Rhode Island took a big step financially last month, passing a law to overhaul its public pension system, but its local governments face heightened credit pressure and possibly more ratings downgrades in 2012, according to Moody’s Investors Service.
Moody’s, in a special report issued Monday, determined that Rhode Island’s troubles are long-term. “The risk of an economic double-dip [recession] remains higher for Rhode Island than for the rest of the nation,” the report said.
Pressure points for the Ocean State include poorly funded, locally administered pension plans combined with escalating costs, a lagging statewide economy with exposure to federal budget cuts, and strained governmental revenues.
An auditor general’s report in September said 24 local pension plans spread across 17 of Rhode Island’s 39 municipalities were “at-risk,” all with funded ratios of less than 75%. Eighteen plans measured in at less than 50%.
“Rhode Island has a high proportion of local governments that administer their own pension plans and many of these plans are underfunded. That’s one of the primary pressures straining local communities,” said Geordie Thompson, a Moody’s vice president and senior credit officer.
Eight communities in the state received downgrades from Moody’s in 2011; East Providence received two, dropping it from A1 to Ba1. Five of the downgrades — the pair for East Providence as well as West Warwick, Coventry, and North Providence — came after Central Falls, an 18,000-population community with an estimated $80,000 unfunded pension, filed for bankruptcy protection on Aug. 1.
Earlier in the year, Pawtucket, capital city Providence and Warwick received downgrades, as did Central Falls in June.
Moody’s late last week confirmed its Caa1 rating for Central Falls’ $20.8 million of outstanding general obligation debt, as well as a Ba1 rating for the Rhode Island Health and Educational Building Corp.’s Series 2007B bonds, affecting $17 million in debt.
Both have a negative outlook.
Not all is dim, according to Naomi Richman, a Moody’s managing director for public finance. “Remember, downgrades occur at different levels,” she said. “For example, Coventry is at A1 while Pawtucket is at Baa2. An A1 with a negative outlook indicates pressure, but it’s still a high rating.”
Thompson, Richman and analyst Vito Galluccio authored the Moody’s report.
Moody’s expects rating downgrades will continue to accelerate and distressed cities and towns will overwhelm the state’s largely untested oversight program. A law passed in 2010 created a three-tiered program for state oversight, ranging from fiscal overseer to budget commission to receiver. Stephen Bannon is overseer for East Providence; receiver Robert Flanders filed the Central Falls bankruptcy petition.
Rhode Island also enacted a law this year giving priority to bondholders on tax revenue. It passed six weeks before the Central Falls bankruptcy filing.
“That law set up Central Falls nicely,” said Jonathan Henes, a restructuring partner at Kirkland & Ellis LLP in New York. “Central Falls had to file bankruptcy and had to fix its pension issues. This provided the tools to negotiate with unions and retirees. In some ways, it was the perfect city for this strategy. It’s small and has a large pension liability — large for the city, but not in the greater scheme of things.”

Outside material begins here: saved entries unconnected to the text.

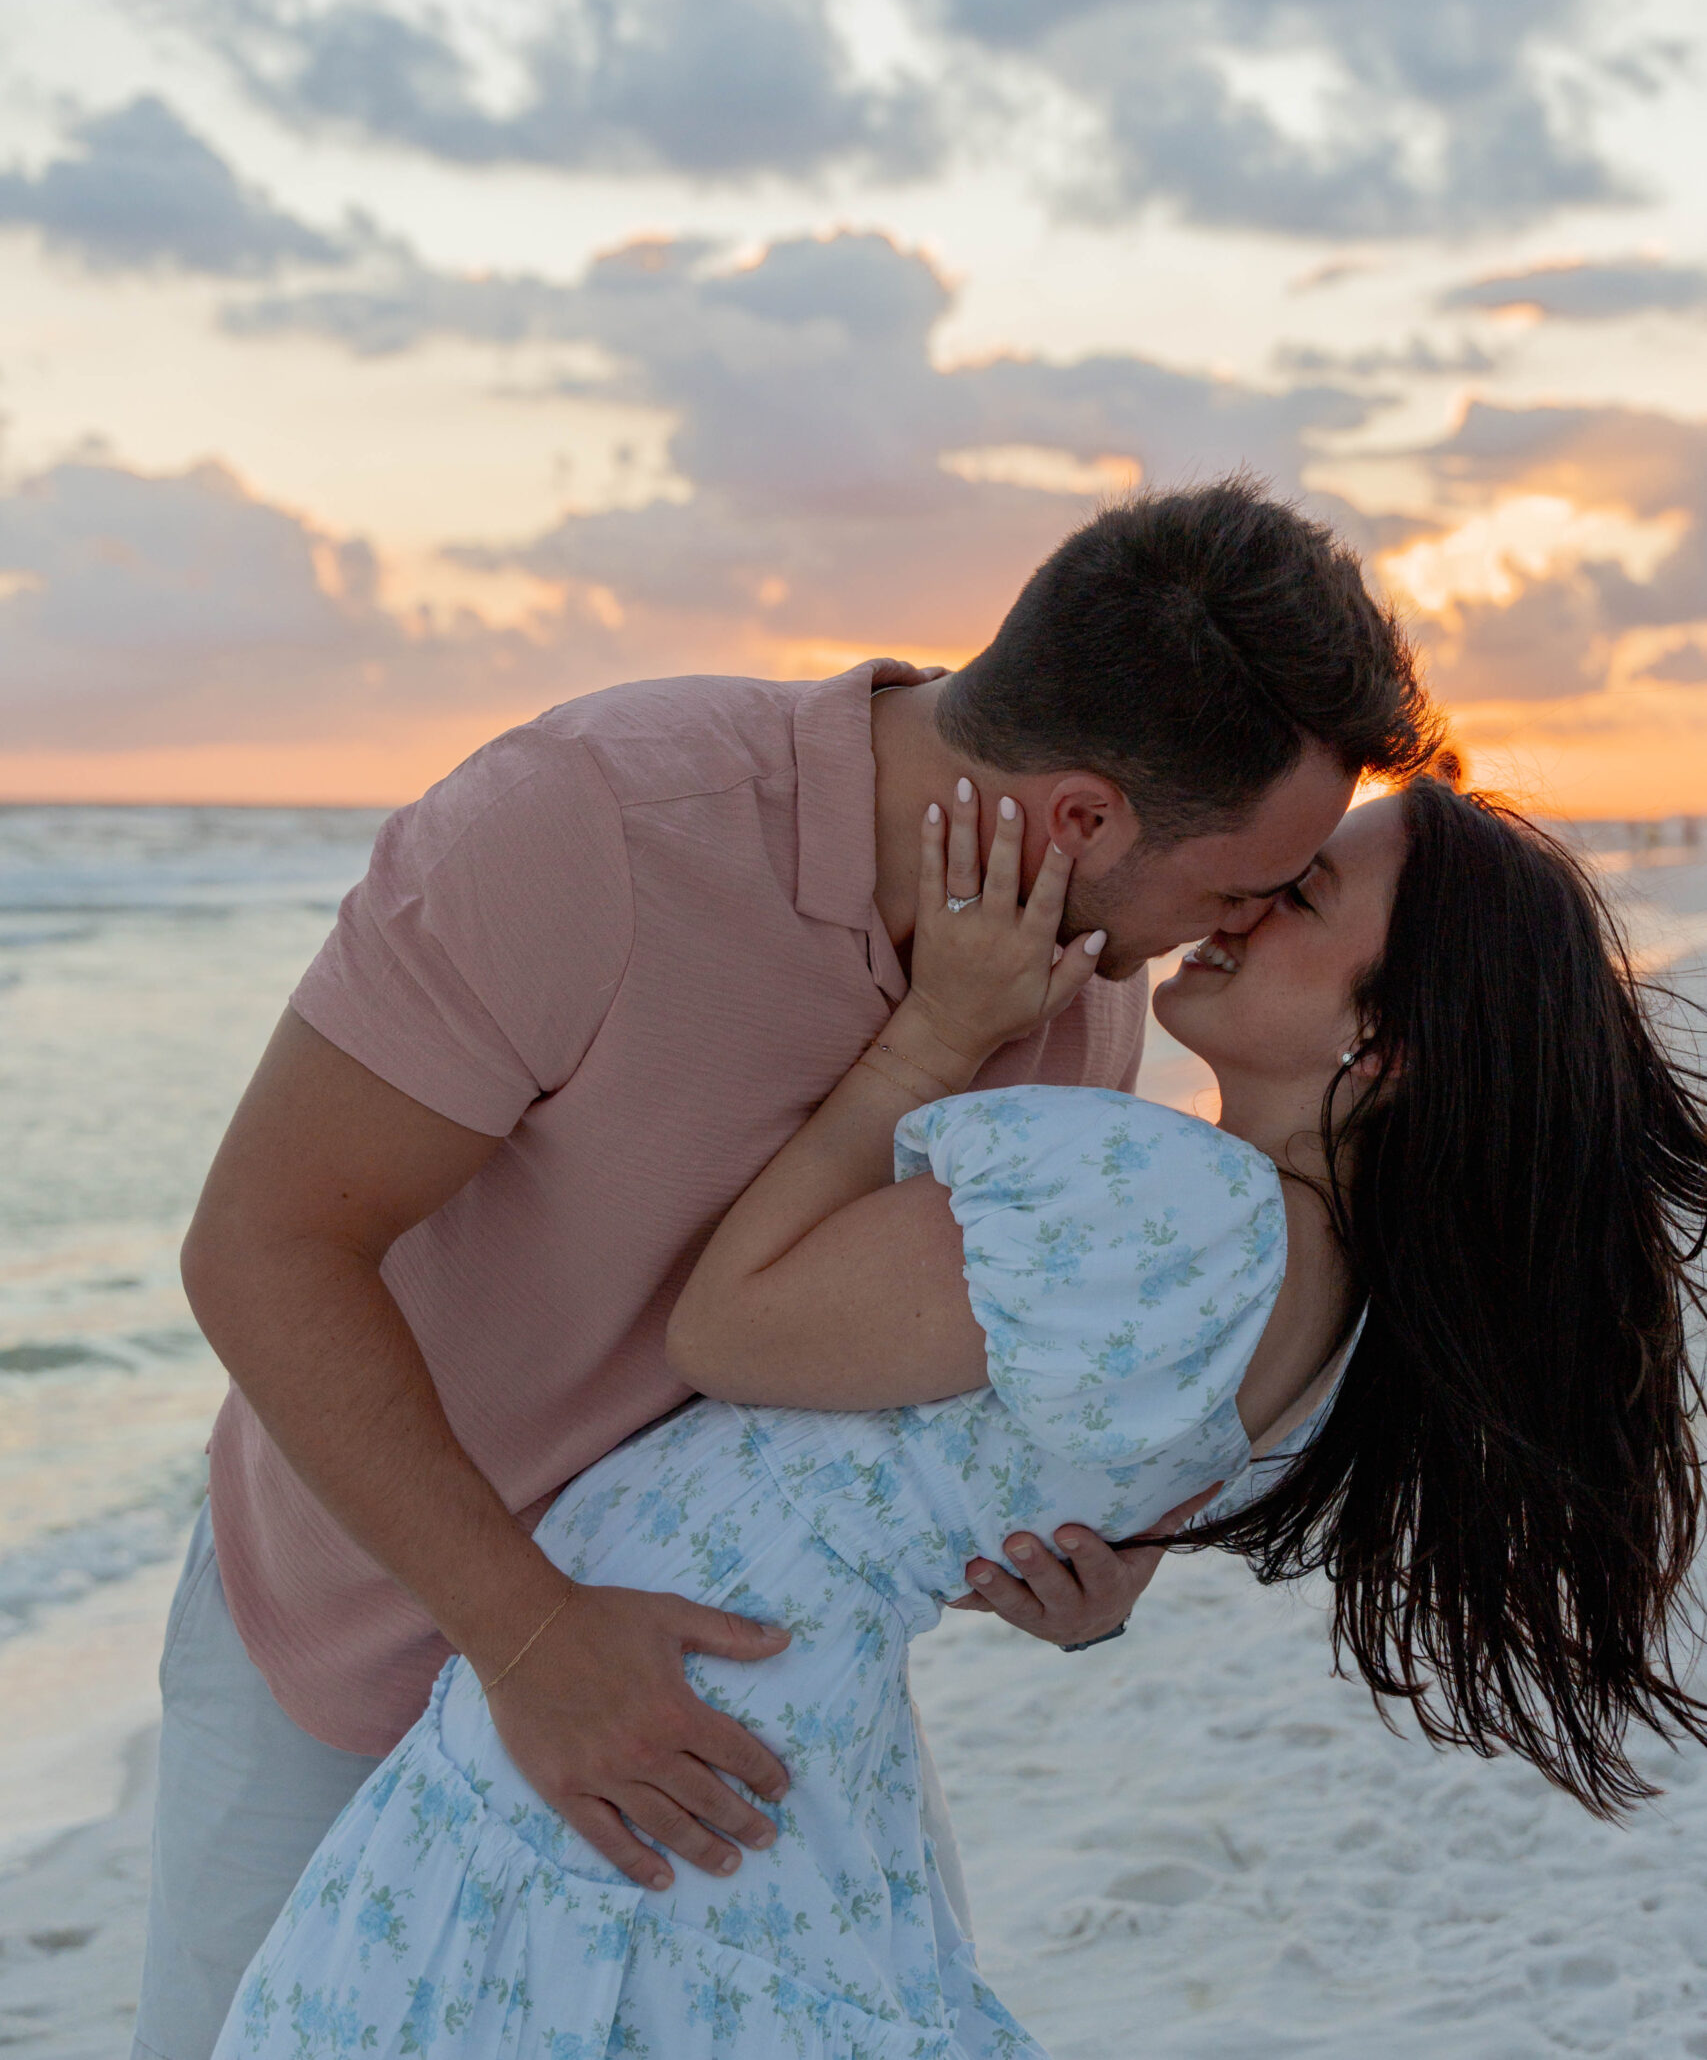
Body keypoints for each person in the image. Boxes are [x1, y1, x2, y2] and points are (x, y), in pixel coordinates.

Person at [138, 481, 1435, 2060]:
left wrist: (1090, 1562)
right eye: (1242, 885)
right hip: (359, 1621)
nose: (1232, 928)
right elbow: (262, 1246)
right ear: (1086, 816)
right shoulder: (596, 824)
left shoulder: (1084, 987)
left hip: (733, 1693)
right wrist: (531, 1637)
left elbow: (949, 1375)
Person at [209, 770, 1707, 2060]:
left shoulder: (1166, 1202)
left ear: (1386, 1047)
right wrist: (1090, 1587)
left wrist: (928, 1038)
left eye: (1298, 898)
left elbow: (729, 1328)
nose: (1240, 906)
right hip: (759, 1703)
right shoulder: (1340, 1310)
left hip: (667, 1686)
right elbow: (1072, 1496)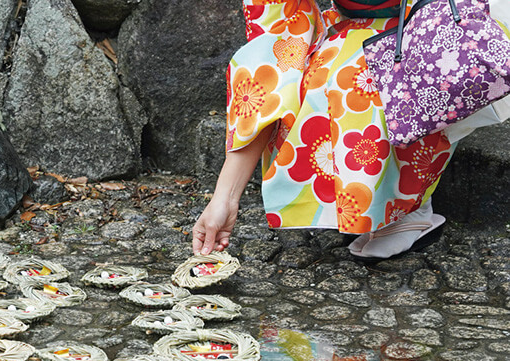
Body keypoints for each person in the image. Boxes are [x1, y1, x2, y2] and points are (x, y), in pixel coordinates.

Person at [192, 0, 508, 260]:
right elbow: (270, 64)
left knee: (363, 80)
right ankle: (382, 203)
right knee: (315, 75)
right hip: (363, 26)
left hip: (456, 20)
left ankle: (411, 207)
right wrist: (225, 197)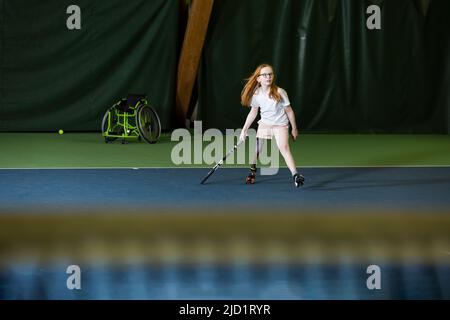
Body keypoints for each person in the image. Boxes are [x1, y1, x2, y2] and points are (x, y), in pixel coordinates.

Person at [239, 63, 305, 187]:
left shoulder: (280, 92)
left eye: (270, 74)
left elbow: (289, 110)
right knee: (257, 150)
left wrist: (294, 128)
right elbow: (253, 112)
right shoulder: (256, 94)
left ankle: (296, 175)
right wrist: (244, 130)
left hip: (280, 125)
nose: (268, 77)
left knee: (284, 148)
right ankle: (252, 173)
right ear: (258, 78)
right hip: (265, 124)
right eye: (264, 75)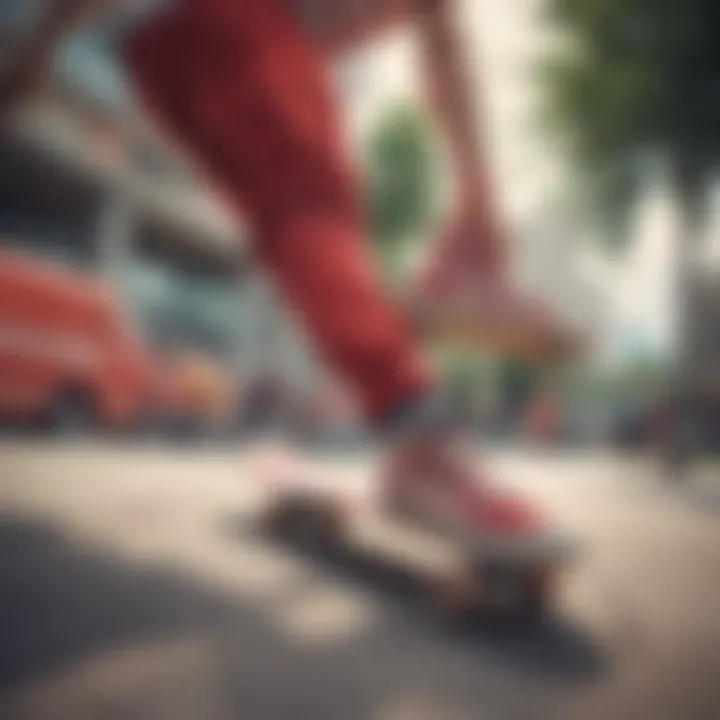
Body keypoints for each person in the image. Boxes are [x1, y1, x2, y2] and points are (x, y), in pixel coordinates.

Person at [0, 0, 568, 531]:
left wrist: (41, 45)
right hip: (220, 23)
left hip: (156, 61)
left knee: (291, 211)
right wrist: (479, 200)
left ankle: (401, 357)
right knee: (306, 200)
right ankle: (420, 436)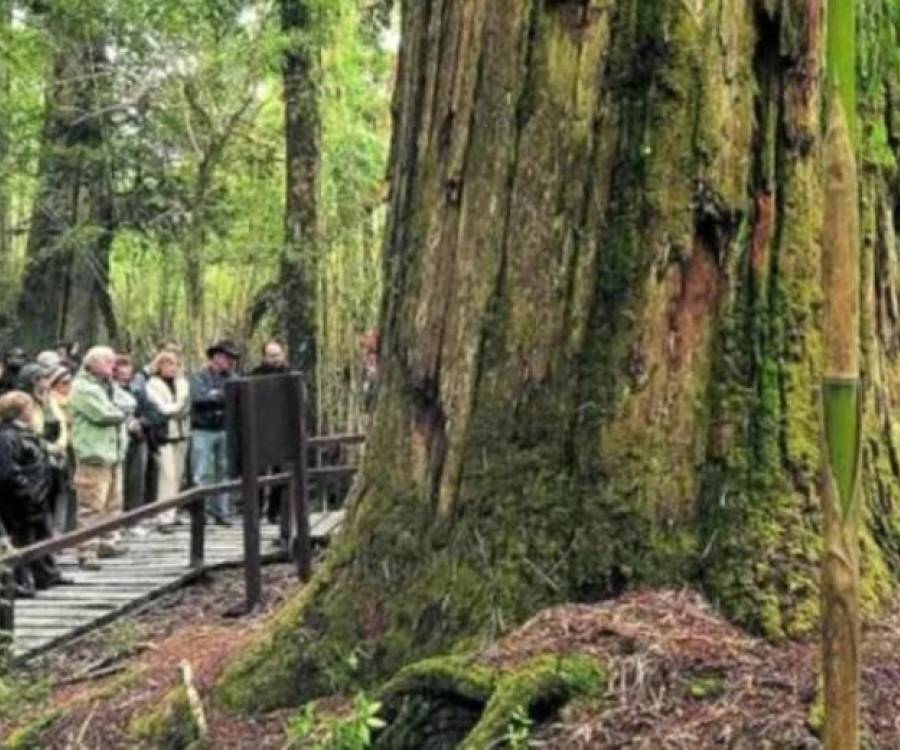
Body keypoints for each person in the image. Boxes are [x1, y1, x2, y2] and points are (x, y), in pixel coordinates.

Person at [71, 346, 136, 569]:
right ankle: (87, 549)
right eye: (108, 362)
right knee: (91, 505)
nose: (113, 366)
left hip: (114, 453)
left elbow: (130, 401)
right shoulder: (82, 387)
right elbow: (103, 414)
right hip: (93, 454)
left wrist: (118, 408)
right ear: (93, 364)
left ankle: (107, 541)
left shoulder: (109, 386)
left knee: (112, 503)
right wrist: (121, 411)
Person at [0, 391, 70, 596]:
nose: (31, 412)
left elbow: (50, 435)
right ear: (19, 412)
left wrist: (48, 406)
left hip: (38, 494)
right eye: (28, 408)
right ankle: (21, 581)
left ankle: (46, 574)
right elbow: (7, 471)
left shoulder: (27, 433)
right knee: (21, 539)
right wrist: (26, 491)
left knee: (41, 534)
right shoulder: (7, 436)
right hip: (19, 498)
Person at [191, 339, 239, 525]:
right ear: (217, 357)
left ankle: (222, 512)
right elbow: (198, 399)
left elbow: (237, 398)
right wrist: (220, 396)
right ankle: (200, 513)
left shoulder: (233, 377)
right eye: (228, 357)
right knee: (201, 473)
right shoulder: (199, 376)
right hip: (203, 429)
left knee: (224, 472)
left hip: (224, 429)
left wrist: (214, 395)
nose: (231, 361)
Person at [146, 350, 191, 531]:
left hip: (182, 433)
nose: (172, 368)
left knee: (178, 476)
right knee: (167, 476)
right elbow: (162, 409)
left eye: (175, 364)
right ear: (159, 366)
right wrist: (179, 407)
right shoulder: (152, 384)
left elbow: (187, 405)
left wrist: (179, 408)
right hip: (164, 436)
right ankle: (163, 517)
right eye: (168, 364)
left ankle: (173, 511)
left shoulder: (182, 383)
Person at [250, 340, 289, 529]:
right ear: (264, 357)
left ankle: (275, 512)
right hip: (260, 431)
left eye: (278, 355)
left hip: (281, 431)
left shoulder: (289, 375)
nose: (275, 359)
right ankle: (255, 512)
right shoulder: (255, 375)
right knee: (257, 474)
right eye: (271, 355)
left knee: (280, 474)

Compounding the problem for local governments is the reliance on property taxes and state aid, both of which continue to decline as Rhode Island’s economy lags the weak national economy.
Moody’s cited the precedent the state set in passing the pension law.
“If similar pension reforms are made at the local level, it could produce budgetary relief for a rapidly growing budget item that often accounts for more than 10% of a local government’s total expenditures,” the report said.